What is important in these judgments is that the ECtHR referred to “the existence of a general problem” of unpredictably broad interpretation of anti-terrorism legislation by the judicial authorities and their excessive use of pre-trial detention for the journalists in the criminal proceedings as asserted by the intervening parties (para. 209 in Altan). In this regard, the Court signalled that the applicants’ cases were not isolated incidents but representative of a systemic problem caused by the general attitude of the judiciary in relation to these cases.

Regarding the root causes of the problem, the ECtHR has chosen not to reach a final conclusion on whether the applicants’ detention and prosecution were “prescribed by law”, including whether the legal basis met the quality requirement of accessibility and the foreseeability both in terms of wording and of their effects. However, like in the judgment of Gülcü v. Turkey, it expressed a clear doubt about the foreseeability of criminal provisions at stake (para.175 in Alpay and para. 205 in Altan).

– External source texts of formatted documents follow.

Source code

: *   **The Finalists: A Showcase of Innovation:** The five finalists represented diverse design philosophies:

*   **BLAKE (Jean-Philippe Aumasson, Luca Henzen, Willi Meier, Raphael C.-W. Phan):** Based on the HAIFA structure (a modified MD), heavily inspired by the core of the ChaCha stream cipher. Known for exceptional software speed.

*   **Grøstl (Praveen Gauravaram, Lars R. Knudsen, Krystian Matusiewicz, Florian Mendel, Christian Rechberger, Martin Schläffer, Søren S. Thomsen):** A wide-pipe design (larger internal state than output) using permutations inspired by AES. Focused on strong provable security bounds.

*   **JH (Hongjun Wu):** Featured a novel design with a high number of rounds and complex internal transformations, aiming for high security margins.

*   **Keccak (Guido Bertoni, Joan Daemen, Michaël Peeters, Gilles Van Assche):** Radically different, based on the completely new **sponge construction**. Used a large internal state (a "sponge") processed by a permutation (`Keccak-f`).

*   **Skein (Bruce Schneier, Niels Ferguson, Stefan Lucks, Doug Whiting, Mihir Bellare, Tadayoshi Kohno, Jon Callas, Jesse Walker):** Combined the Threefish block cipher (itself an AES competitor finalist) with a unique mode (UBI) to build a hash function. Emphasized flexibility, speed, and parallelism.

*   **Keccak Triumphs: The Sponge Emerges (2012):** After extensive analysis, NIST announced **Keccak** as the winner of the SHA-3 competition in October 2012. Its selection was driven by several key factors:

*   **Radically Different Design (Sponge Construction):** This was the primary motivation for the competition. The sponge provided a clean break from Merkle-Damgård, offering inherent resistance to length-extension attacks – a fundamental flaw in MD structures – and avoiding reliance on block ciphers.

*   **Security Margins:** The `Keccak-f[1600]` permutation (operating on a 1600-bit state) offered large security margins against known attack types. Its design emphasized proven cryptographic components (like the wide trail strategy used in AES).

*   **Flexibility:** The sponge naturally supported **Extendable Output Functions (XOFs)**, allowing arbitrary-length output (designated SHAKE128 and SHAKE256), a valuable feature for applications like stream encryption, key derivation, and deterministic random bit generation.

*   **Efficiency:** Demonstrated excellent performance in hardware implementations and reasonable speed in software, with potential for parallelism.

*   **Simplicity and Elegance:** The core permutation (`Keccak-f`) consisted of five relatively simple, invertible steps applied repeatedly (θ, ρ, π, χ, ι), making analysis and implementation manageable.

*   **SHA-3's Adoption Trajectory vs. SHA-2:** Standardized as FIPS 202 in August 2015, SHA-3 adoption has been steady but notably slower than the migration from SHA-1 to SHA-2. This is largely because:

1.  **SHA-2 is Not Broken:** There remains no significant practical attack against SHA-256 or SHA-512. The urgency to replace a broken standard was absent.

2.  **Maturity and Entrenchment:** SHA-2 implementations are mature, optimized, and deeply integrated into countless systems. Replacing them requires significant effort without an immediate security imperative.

Given these findings of the ECtHR, national authorities should not only take individual, but also general measures in a view to bringing the domestic legislation and judicial practices in line with the standards of Article 10 for the execution of these judgments.

Conclusion

Overall, in the Altan and Alpay judgments, whilst the ECtHR seems supportive of the functioning of the national human rights protection system, it has also issued important warnings to the domestic authorities. In these carefully drafted judgments, the Court has given clear signals on the standards for the effectiveness, authority and diligence of the domestic remedies and the possible consequences of failing to meet them.

Looking forward, it is to be seen whether the guidance provided by the ECtHR will be followed by the national authorities and bear positive results in the improvement of domestic remedies to provide effective protection for the right to liberty and freedom of expression in Turkey.